Brill guessed they knew the victim.
He pulled out his chair, set it up, then hunted for a log to sit on when Jo came back.
It took less than a minute to get a small fire going, and he placed a pot of water with beans on one of the rocks next to the flame.
She came over twenty minutes later after she finished with the last camper.
Brill motioned to the chair and settled on the log before she could argue.
“Thought you might be hungry,” he said.
She stared at the pot with a dubious look.
“Just beans?
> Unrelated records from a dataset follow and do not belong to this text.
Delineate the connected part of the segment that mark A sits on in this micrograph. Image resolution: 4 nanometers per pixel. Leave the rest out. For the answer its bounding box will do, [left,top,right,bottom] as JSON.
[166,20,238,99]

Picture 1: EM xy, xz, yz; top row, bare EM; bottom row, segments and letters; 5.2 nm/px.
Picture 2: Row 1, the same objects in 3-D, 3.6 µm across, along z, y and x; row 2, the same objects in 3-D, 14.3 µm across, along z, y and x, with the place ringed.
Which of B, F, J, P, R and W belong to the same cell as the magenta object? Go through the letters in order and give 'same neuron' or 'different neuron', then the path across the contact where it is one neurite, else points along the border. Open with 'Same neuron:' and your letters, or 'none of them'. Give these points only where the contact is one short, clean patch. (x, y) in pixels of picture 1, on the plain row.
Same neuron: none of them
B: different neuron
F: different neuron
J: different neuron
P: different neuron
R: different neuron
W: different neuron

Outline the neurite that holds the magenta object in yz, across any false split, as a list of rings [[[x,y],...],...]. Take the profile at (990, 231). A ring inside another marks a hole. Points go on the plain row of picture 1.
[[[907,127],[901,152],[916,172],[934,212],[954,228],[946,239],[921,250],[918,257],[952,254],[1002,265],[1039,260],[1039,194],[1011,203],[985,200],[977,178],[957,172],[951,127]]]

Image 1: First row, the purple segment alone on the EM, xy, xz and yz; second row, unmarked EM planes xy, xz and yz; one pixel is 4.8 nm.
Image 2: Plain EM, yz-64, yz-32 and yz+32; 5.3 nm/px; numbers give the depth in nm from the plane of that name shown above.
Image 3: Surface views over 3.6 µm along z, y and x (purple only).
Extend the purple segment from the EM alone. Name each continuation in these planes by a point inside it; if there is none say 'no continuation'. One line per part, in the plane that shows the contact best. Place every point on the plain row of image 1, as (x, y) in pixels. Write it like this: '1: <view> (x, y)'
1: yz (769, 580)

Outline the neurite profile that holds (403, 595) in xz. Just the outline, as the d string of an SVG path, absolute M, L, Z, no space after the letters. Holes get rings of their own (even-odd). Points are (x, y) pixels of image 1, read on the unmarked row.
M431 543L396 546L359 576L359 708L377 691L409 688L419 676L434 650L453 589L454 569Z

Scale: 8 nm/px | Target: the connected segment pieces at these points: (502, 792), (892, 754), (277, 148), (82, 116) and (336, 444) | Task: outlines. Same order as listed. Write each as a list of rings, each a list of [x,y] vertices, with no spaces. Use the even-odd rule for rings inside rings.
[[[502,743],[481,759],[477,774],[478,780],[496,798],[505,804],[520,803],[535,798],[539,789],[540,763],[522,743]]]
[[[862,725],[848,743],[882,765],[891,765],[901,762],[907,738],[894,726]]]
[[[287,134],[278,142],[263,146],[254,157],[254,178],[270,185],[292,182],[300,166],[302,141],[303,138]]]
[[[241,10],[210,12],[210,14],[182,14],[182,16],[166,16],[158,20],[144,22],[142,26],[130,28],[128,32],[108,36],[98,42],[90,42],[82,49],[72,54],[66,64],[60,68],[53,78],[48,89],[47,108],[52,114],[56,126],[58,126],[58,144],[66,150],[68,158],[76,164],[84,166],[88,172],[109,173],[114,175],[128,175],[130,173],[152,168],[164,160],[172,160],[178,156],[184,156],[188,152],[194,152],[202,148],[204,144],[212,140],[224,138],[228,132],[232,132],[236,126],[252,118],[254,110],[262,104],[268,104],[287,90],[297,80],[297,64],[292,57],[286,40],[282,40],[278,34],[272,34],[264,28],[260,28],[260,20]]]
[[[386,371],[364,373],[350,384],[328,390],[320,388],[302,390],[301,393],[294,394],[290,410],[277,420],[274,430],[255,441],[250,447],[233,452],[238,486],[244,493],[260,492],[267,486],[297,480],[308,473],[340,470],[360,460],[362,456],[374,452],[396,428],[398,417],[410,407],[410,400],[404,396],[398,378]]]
What are you some kind of cowboy?”
“I was always partial to Roy Rogers.”
“Who?”
“Singing cowboy. White horse named Trigger.”
“Never heard of him.”
“You’re kidding?”
“I don’t kid about cowboys,” she said.
He tilted the pot and poured half the beans onto a metal plate, held it out to her with a spoon. She balanced the heat on her knee.
“Lean living,” she said as she waited for him to join her.
He ate from the pot, using the serving spoon as a ladle.
“Clint Eastwood,” she said as she blew the beans to cool them off. “And John Wayne.”
“Two good ones,” Brill agreed. “People usually pick one or the other.”
“That’s what my ex said,” she continued.
“Can’t be both.”
Brill nodded.
It was funny to him that folks debated the white hat versus black hats when most folks lived in a world of gray.
He didn’t consider himself a white hat.
But the men he hunted were bad guys, so he was a gray man.
He was okay with that.
“These taste different,” said Jo.
“Spice.”
“It’s good,” she said. “I wasn’t complaining. When a man makes me dinner, I try to be more appreciative.”
“Many men make you dinner?”
“Not ones who are on my suspect list,” she passed the empty plate to him and he set it on the log to clean later.
“Timing doesn’t work,” he told her and scraped the last of the beans into his spoon for a final bite. “Body was dead before I got her.”
She looked around.
“What?”
“Men who make me dinner usually offer a drink.”
He dipped into the back of the van and took out two cans of beer.
“Warm?” she asked when he passed it to her.
“Not complaining, right? Pretend we’re in Britain.”
“Not complaining,” she agreed and popped the top to take a sip.
“ME will back me on it,” he told her.
“You got a timeline of my arrival from Jester and more time with the two women. You can match that with my call to the operator.”
She nodded, and tried not to look impressed.
“It adds up,” she told him. “You’re still on my list.”
It made sense to him. He was still the new guy. She probably knew a lot of these campers, or were familiar with them at least.
He on the other hand was an unknown commodity.
“Staying here?” she used her head to indicate the van.
“Your subtle way of saying don’t leave town.”
Jo stood up.
“We’re not in a town,” she smiled. “Thanks for dinner.”
Brill watched her walk to her truck and climb in. She stared at him through the windshield for a few moments, but didn’t smile, didn’t wave.
She backed up in a tight K turn and didn’t speed up until she was on the road out of the clearing. He watched the pinpoints of her rear lights dim in the distance of the growing darkness.
Brill glanced across the clearing.
A group was gathered around another small fire, tiny flames casting garish shadows over the somber gathering.
He wanted to climb in the van.
Part of this life off grid was up with the sun, down at sunset. No electricity made it easy. A good book by firelight could pass some of the time, and he had a dozen paperbacks and candles in the van when needed.
He almost climbed in and shut the door.
But he had work to do. He wiped out the dishes with a rag and a little water and stored them away, then banked the fire and went to
introduce himself to his new neighbors.